The problem is one of context. Friedan was never trapped in the suburbs, she had left them to live in radical circles. The frustration that screams out from every page of The Feminine Mystique is not Friedan's own but what she theorizes must be the case for those women who did live in the suburbs.

That was probably inevitable. Rebels are often people who are already partly outside the norms of the community they seek to lead to freedom. The problem is not that Betty Friedan misrepresented herself. No, the problem is that she was the wrong person to lead the movement. A fact, as I will get to below, that most women had no trouble grasping.

And it is important to note what a cliché her hatred of the suburbs was. The suburbs definitely have their problems (although it ought to give us pause that millions of people still willingly choose to live in them) but intellectuals hatred of them was a commonplace thing throughout the 1950s and early 1960s. Friedan's "rage" in The Feminine Mystique was nothing more than reboiled potatoes and about as tasty.

Generations of women have experienced it that way. Feminism's nightmare is not that lots of women who don't have sympathy for the objectives of the movement reject it but that women who do have sympathy for the objectives of the movement continue to reject the feminist label. 

Let's go back to Taylor Swift as an example. She was asked if she was a feminists (every female celebrity is pressured into declaring herself a feminist, a rather troubling thing all by itself). Here is her answer and one feminist's response to it:
Next, Setoodeh asks: "Do you consider yourself a feminist?"

Taylor Swift replies:
I don't really think about things as guys versus girls. I never have. I was raised by parents who brought me up to think if you work as hard as guys, you can go far in life.
Yes, what you're describing is equality, and equality is what feminism is all about!
Notice the assumption: If you believe in equality then you have to support feminism! Well, No, you don't. Feminism is a battery of theories and strategies and no one has to publicly align themselves with it just because they believe in equality. They are perfectly free to look outside feminism.

To get back to Friedan, it's telling that Bazelon admits in her piece that she had never managed to read The Feminine Mystique even though she knew Friedan quite well and had even received an autographed copy from the author decades ago. And it's not just that she didn't get around it, she admits that she skimmed it. Of course she did. The problem with the book is that it is mind numbingly boring to most people. Even now that she says she has finally gotten around to reading it, she credits the introduction for helping her to grasp the value of it.

And therein lies the central truth about any movement of rebellion including second wave feminism. It's origins are not in lived experience but in theory. And Marxist theory at that. The attack on the suburbs didn't come from nowhere.
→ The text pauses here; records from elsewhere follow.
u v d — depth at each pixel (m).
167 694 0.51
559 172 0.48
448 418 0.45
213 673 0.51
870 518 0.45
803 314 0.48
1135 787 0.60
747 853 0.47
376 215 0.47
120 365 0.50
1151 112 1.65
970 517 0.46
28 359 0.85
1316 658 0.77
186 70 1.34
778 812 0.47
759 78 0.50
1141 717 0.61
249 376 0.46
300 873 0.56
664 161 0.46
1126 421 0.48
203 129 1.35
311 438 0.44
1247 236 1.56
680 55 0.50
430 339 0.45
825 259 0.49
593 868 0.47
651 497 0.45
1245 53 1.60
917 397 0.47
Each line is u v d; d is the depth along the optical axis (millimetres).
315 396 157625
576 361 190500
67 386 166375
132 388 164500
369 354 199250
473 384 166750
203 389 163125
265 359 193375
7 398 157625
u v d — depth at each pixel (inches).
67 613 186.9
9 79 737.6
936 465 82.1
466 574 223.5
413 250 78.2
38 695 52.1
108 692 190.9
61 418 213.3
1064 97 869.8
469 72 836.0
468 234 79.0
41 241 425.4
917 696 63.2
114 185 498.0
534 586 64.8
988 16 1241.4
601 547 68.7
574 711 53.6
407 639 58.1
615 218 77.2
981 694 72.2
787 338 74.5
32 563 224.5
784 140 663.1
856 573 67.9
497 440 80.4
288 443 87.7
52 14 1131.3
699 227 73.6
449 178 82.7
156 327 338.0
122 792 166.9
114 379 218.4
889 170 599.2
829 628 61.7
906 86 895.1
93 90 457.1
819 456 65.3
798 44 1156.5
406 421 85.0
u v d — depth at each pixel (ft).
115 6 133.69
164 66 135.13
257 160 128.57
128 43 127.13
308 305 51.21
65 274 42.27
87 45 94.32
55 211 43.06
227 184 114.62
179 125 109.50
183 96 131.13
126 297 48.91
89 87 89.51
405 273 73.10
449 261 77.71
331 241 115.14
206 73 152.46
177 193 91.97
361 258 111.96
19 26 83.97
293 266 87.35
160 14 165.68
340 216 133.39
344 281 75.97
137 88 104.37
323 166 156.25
It came from the radical left and it was revolutionary ideology, which is to say its intent was to encourage discontent.

Okay, you may say, but that doesn't matter because there was lots of discontent and the proof is in the very existence of second wave feminism. And you might further say that this is a point I've made cheerfully in other areas; that it doesn't matter if the movement's founder is a bit of a fraud if what she says catches the imagination of millions. And you'd be right to say that. With one important caveat.

And that caveat  is that it was never the case that the majority of women embraced feminism. It has always been, and probably always will be, a minority movement. And the reason it always will be is precisely Betty Friedan and Simone de Beauvoir, Shulamith Firestone, Andrea Dworkin, Kate Millet, Germaine Greer and many others. Because they made the ideologies that women have to sign onto when they call themselves feminist.

This is not, by the way something unique to feminism. Every movement starts off as a feeling of discontent and then becomes a theory. And every movement starts after change has already become possible. It's always the person who is halfway out of the old ways, as Friedan was, who leads the charge.

That tells us something else important: that theories about why life should change always springs up after life has already begun to change. Realizing that deflates the importance of theory. Nothing is less important to feminism than Betty Friedan. No one should feel obliged to read her.

If feminism is to succeed, it needs to have the courage to stop romanticizing its past. Friedan was important at one time but no longer is. A big part of her current lack of appeal is her radicalism, that ugly streak of the hate-filled radical politics of the post-war left that drove so much of early feminism. Trash it.

That said, it isn't that important that second generation survive in any form. If it dies, as it currently appears to be doing, it will be replaced. What, if anything, it will be replaced by is up to young women themselves. I think they can be trusted to decide for themselves.